On the bright side, though, it’s finally clear to me exactly much of a joke this movie was to its creators. I mean, there’s simply nothing else here but crappy one-shot jokes turned into elongated pseudo-serious plotlines. I feel sorry for a lot of these actors, actually – especially Gary Oldman; man that makeup must have taken a long time! And it wasn’t at all worth it.

So they kidnap Lecter and strap him to another board so he can’t move his body at all; told you this series had a fetish for that. Verger says “Bet you wish you had fed the rest of me to the dogs too, huh?” Because, you know, it’s not like Verger said earlier that he was glad that Lecter tricked him! Oh wait, he did. Is it really that hard to have a character even a little bit consistent in his motive and mental processes?

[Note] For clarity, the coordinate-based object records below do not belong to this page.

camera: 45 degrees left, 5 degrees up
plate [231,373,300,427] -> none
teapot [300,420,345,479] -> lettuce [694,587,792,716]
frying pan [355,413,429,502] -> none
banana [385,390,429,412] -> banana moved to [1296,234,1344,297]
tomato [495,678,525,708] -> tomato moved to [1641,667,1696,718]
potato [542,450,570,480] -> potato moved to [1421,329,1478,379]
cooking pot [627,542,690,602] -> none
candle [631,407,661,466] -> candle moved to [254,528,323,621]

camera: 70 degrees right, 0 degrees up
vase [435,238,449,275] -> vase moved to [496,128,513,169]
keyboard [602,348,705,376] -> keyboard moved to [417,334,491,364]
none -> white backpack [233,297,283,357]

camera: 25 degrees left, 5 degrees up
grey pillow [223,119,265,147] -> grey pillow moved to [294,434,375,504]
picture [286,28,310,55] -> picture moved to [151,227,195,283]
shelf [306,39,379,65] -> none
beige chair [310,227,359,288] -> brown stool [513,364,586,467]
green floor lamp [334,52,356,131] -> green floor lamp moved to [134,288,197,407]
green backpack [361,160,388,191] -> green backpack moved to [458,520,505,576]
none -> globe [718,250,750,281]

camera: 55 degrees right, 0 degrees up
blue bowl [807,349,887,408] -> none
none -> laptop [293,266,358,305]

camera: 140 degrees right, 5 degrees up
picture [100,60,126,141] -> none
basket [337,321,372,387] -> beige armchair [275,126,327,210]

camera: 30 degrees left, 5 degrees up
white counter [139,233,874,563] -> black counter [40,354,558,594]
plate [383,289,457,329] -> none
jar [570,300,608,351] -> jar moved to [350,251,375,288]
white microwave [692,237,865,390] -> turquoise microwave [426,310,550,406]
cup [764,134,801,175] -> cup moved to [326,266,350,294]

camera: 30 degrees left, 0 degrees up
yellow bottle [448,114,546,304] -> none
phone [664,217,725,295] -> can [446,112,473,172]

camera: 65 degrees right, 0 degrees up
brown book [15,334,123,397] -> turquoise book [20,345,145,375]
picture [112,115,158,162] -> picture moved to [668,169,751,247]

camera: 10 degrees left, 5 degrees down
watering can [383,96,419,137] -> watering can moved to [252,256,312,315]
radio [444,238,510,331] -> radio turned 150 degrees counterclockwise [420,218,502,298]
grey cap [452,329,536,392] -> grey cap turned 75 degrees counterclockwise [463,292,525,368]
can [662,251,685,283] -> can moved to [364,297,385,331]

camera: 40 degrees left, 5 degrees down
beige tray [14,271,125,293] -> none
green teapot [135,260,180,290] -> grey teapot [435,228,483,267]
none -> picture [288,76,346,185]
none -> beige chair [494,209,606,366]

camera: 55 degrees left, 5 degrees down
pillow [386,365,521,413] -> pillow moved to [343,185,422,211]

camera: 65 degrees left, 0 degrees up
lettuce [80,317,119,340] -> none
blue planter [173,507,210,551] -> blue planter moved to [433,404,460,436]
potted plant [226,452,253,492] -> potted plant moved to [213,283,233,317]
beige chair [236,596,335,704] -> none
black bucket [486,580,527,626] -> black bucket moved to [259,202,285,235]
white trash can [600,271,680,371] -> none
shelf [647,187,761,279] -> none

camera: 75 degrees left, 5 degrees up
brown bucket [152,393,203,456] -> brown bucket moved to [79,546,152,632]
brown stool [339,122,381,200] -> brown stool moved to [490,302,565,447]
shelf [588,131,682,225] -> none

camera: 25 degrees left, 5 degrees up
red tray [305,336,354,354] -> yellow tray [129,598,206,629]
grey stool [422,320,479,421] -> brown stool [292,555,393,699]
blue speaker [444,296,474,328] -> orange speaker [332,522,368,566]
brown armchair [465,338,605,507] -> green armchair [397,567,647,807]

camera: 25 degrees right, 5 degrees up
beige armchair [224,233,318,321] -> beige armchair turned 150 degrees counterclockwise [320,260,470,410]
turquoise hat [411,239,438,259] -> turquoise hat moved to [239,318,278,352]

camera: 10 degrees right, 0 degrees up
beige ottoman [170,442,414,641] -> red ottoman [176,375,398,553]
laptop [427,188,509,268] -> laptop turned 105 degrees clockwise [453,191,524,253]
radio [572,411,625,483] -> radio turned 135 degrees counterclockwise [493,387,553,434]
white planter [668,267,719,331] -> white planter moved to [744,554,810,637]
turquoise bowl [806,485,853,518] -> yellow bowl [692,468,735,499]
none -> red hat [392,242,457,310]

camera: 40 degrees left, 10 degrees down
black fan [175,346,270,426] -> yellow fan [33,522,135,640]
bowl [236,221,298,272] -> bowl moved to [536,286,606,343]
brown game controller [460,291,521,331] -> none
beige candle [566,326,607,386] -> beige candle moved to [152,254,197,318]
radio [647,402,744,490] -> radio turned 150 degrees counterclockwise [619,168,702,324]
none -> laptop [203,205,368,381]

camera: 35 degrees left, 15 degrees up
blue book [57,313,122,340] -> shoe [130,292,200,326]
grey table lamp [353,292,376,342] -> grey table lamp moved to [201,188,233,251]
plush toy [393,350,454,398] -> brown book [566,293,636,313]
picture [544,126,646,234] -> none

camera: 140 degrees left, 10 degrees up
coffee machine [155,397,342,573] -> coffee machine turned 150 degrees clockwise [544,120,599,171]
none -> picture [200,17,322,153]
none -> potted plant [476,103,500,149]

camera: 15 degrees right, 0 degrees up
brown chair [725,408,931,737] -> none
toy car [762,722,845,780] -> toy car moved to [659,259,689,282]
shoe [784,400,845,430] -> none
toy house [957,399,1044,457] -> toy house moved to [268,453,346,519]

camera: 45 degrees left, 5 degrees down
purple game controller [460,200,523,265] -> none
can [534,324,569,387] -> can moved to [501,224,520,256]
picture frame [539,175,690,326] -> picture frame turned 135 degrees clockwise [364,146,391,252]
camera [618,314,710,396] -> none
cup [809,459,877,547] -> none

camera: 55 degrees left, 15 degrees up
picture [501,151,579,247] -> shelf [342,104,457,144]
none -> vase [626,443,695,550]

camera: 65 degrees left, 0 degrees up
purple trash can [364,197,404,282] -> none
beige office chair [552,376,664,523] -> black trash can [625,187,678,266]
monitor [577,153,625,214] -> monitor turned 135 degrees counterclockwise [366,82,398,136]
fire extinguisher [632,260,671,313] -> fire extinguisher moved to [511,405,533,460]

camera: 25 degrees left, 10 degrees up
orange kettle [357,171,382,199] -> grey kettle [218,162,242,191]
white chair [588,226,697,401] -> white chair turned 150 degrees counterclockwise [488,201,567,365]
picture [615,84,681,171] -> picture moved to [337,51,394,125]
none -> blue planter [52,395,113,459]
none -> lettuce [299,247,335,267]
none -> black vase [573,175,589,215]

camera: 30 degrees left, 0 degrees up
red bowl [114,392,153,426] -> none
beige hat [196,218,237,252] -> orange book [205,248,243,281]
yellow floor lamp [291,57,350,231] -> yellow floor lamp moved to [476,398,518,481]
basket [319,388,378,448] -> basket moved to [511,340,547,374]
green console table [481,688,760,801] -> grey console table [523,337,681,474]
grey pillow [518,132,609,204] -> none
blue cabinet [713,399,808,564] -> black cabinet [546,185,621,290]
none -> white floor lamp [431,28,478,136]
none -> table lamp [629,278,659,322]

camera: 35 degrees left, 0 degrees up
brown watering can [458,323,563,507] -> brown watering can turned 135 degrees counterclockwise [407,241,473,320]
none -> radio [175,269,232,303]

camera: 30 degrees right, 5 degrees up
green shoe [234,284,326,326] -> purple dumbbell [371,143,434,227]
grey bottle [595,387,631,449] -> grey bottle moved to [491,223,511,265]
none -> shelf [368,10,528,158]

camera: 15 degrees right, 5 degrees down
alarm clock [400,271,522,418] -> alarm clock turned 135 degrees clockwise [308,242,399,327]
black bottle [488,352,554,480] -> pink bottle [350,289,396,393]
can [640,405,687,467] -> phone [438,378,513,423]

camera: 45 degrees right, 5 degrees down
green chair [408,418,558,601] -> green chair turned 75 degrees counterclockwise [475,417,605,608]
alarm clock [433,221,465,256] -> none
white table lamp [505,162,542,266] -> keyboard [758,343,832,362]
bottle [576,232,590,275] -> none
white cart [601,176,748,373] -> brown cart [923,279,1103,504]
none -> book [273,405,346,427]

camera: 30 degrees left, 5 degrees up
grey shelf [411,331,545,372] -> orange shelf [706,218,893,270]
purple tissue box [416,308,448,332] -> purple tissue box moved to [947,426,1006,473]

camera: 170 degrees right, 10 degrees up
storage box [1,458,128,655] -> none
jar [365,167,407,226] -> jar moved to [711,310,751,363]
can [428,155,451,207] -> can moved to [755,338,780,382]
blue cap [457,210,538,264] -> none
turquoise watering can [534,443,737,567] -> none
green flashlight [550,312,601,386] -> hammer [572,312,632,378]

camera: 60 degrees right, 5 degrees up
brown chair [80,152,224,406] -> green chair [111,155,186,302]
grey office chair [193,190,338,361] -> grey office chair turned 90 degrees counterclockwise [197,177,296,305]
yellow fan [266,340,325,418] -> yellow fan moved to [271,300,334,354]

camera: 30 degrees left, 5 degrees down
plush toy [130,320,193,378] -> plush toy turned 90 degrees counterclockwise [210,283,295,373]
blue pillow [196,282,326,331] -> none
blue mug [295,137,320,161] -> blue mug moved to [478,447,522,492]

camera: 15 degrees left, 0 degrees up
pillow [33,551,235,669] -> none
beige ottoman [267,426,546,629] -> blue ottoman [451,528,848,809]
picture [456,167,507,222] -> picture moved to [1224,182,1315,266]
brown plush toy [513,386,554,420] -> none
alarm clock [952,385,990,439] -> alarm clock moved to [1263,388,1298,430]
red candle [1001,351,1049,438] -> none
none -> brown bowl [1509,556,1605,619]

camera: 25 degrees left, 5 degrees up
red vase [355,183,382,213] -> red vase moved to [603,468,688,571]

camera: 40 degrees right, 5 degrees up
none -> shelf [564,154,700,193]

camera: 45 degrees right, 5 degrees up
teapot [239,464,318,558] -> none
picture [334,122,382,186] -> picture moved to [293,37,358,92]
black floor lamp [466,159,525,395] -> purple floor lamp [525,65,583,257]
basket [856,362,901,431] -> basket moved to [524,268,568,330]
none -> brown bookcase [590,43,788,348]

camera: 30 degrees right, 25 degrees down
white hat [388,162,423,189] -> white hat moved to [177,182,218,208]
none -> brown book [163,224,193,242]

Clarice comes to save Lecter at the last minute and gets shot, so Lecter saves her and walks out. But not before convincing Verger’s butler to throw Verger into the boar pit and kill him! This could have been a compelling plot point – a sort of ‘servant turns on the master’ gig. But the way the movie plays it, the whole story just didn’t matter, as nothing is ever resolved of it and we learn nothing about Verger, his butler or any of the other villains that make this movie any more compelling. But at least we got to see a guy eaten by boars! Hur hur…

Ha ha ha...finally, I get to see this terrible character pushed off a ledge and eaten by boars! My oddly specific wants are satisfied!

Lecter stitches up her wound and dresses her up in the skimpiest dress he could find, which shows off as much of her tits as possible:

Yeah, at this rate, why don't you just go full stop and dress her in her underwear or something? I didn't know Lecter was this much of a lech.

She goes downstairs and finds they’re at Ray Liotta’s house, which Lecter…found somehow, I guess. He’s scalped Liotta and is, well…it’s too dumb to even write down, so I’ll post a picture:

"Goodfellas? Meh, that was alright. THIS is my true passion in acting!"

Yeah, our finale for this movie involves Julianne Moore’s tits and Anthony Hopkins eating Ray Liotta’s brain! You know, the biggest flaw with THIS scene is that Hopkins is indeed eating Ray Liotta's brain. Ray Liotta has a brain? I think this scene is factually inaccurate.

So long story short, Lecter escapes and feeds some brains to a little boy on a plane. The end! Was it worth it? I don’t think so.

I mean man, this is a heinous piece of work, a sorry excuse for a film, a sad attempt at a sequel to something good. It’s practically unwatchable in how dragging and directionless it is. Plots are brought up and dragged out for ungodly amounts of time, as if they’re actually important, but then they’re just dropped for no reason and never resolved at all. There are opportunities for character development and psychological intrigue, but they are shelved in favor of terrible one-off jokes and attempts at being gory.

The characters are mostly indefensible, especially the awful Ray Liotta and the confusing mess that was Gary Oldman’s Mason Verger. The only good parts involve just Hannibal and Clarice together, only even they don’t seem terribly invested – hell, just look at the half-assed script they had to work with and you can completely sympathize. There’s just nothing good about this movie. There is simply no way they could have possibly screwed up a sequel to something good more…


Okay, well there’s that. But this is still terrible!

I guess some people like this movie for reasons I will never even begin to comprehend, but…yeah, keep this thing as far away from me as possible. Eugh. You know, why did I even bother elaborating on this? Looking back, my original review was fine and summed up everything I've said here except in about 1/10th the length! What was the point; what was the purpose?! Excuse me...I need to go meditate on my life.